El profeta de Viena. Lo cuenta Stefan Zweig en El mundo de ayer. Memorias de un europeo (Acantilado, Barcelona, 2002): “Cuando busco un símbolo para el concepto de coraje moral —el único heroísmo en la Tierra que no reclama víctimas ajenas—, veo siempre ante mí el bello, claro y humano rostro de Freud, con sus oscuros ojos de mirada sincera y serena”. Zweig admiraba a Freud. Ambos coincidieron en el exilio londinense, en aquel tiempo en que se preparaba la gran catástrofe. Los dos perderían a Austria para siempre. Zweig fue quizás el paradigma del intelectual europeo. Difícilmente se podía ser tan europeo como él lo fue: completo, convencido hasta la médula, inmerso en la Historia, ejemplo máximo de cultura, educación y sensibilidad. Hubo un momento en que Zweig vio con absoluta nitidez que Europa, espiritualmente, iba a desaparecer. Si hoy levantara la cabeza, se le pondrían lo pelos de punta al comprobar hasta qué punto llevaba razón en sus predicciones, derivadas de una increíble capacidad de análisis prospectivo, aparte de una excepcional lucidez para la percepción del dinamismo histórico. El profeta de Viena era Sigmund Freud. Zweig también era vienés, pero no profeta. La visión de Freud es más profética porque su obra, en el fondo, posee un sentido ocultista de universalidad en relación al ser humano, un signo de intuición no exento de elementos mágicos. Freud fue un gran escritor y un gran novelista, dicho sea lo segundo sin el menor matiz peyorativo. Freud deshizo mitos y tabúes y descubrió mecanismos esenciales de la psique (algo que, como ya se sabe, no existe; sólo existe el cerebro). Y verdades. Verdades como ésta que Zweig menciona en su libro, cuando habla de que a Freud lo habían clasificado como pesimista “porque negaba la supremacía de la cultura sobre los instintos. (…) La barbarie, el elemental instinto de destrucción, era inextirpable del alma humana”. La represión de los instintos: otro mito: o mejor, la falsedad natural y la realidad sociopolítica.

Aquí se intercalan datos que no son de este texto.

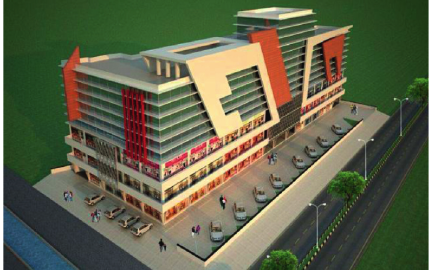
Figure 4: Architectural 3D view of eight-story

El suicidio de Zweig. En la ciudad de Petrópolis (Brasil), Zweig y su esposa pusieron fin a sus días, el 22 de febrero de 1942, abrumados por el fin de Europa y su cultura. Esa desesperación iba más allá del horror nazi. Zweig había localizado y evaluado el cáncer que empezaba a desarrollarse en el interior del Viejo Continente. El agotamiento de una civilización. Esa civilización europea que tanto (tantísimo) debe a los judíos. Zweig dejó escrito como explicación de su salida voluntaria de este mundo: “Creo que es mejor finalizar en un buen momento y de pie una vida en la cual la labor intelectual significó el gozo más puro y la libertad personal el bien más preciado sobre la Tierra”. Recuerdo la lectura apasionante de la biografía de Fouché (Joseph Fouché. Bildnis eines politischen Menschen, Leipzig, 1929; Joseph Fouché. Retrato de un hombre político) espejo de políticos adictos al poder a toda costa. Zweig, que siempre desconfió de los gobernantes, lo retrata como modelo de hombre público por su perfecta inmoralidad y su arte camaleónico. El duque de Otranto sentó cátedra y creó escuela, sobre todo (consumado sofista) en el arte de la propia contradicción resuelta como virtud en la praxis política. Paradigma del gobernante maquiavélico, Fouché despertó en Zweig una cierta atracción (o seducción) en tanto que hombre de acusado y eficaz pragmatismo. Zweig sentía pasión por las personalidades fuertes y por la dimensión excepcional de las figuras históricas. En el fondo, reconocía el genio más allá de los convencionalismos. Las excelentes, y en algunos casos insuperables, biografías de Zweig destacan no sólo por su estilo, erudición y rigor, sino por el profundo conocimiento de la condición humana que el autor demuestra en las mismas.
Talleyrand y Fouché. Interesante pareja. Así los describe Chateaubriand en sus Memorias de ultratumba (1848, póstuma): “Se abre una puerta: entra silenciosamente el vicio apoyado en el brazo del crimen, M. de Talleyrand andaba sostenido por M. Fouché; la visión infernal pasa lentamente ante mí, se introduce en la cámara del rey y desaparece”. En Francia ya reinaba Luis XVIII. La ignorancia de la Historia en la actualidad es espeluznante. Todo lo que hay que saber sobre las miserias del poder está, entre otros lugares, en las páginas de los buenos historiadores.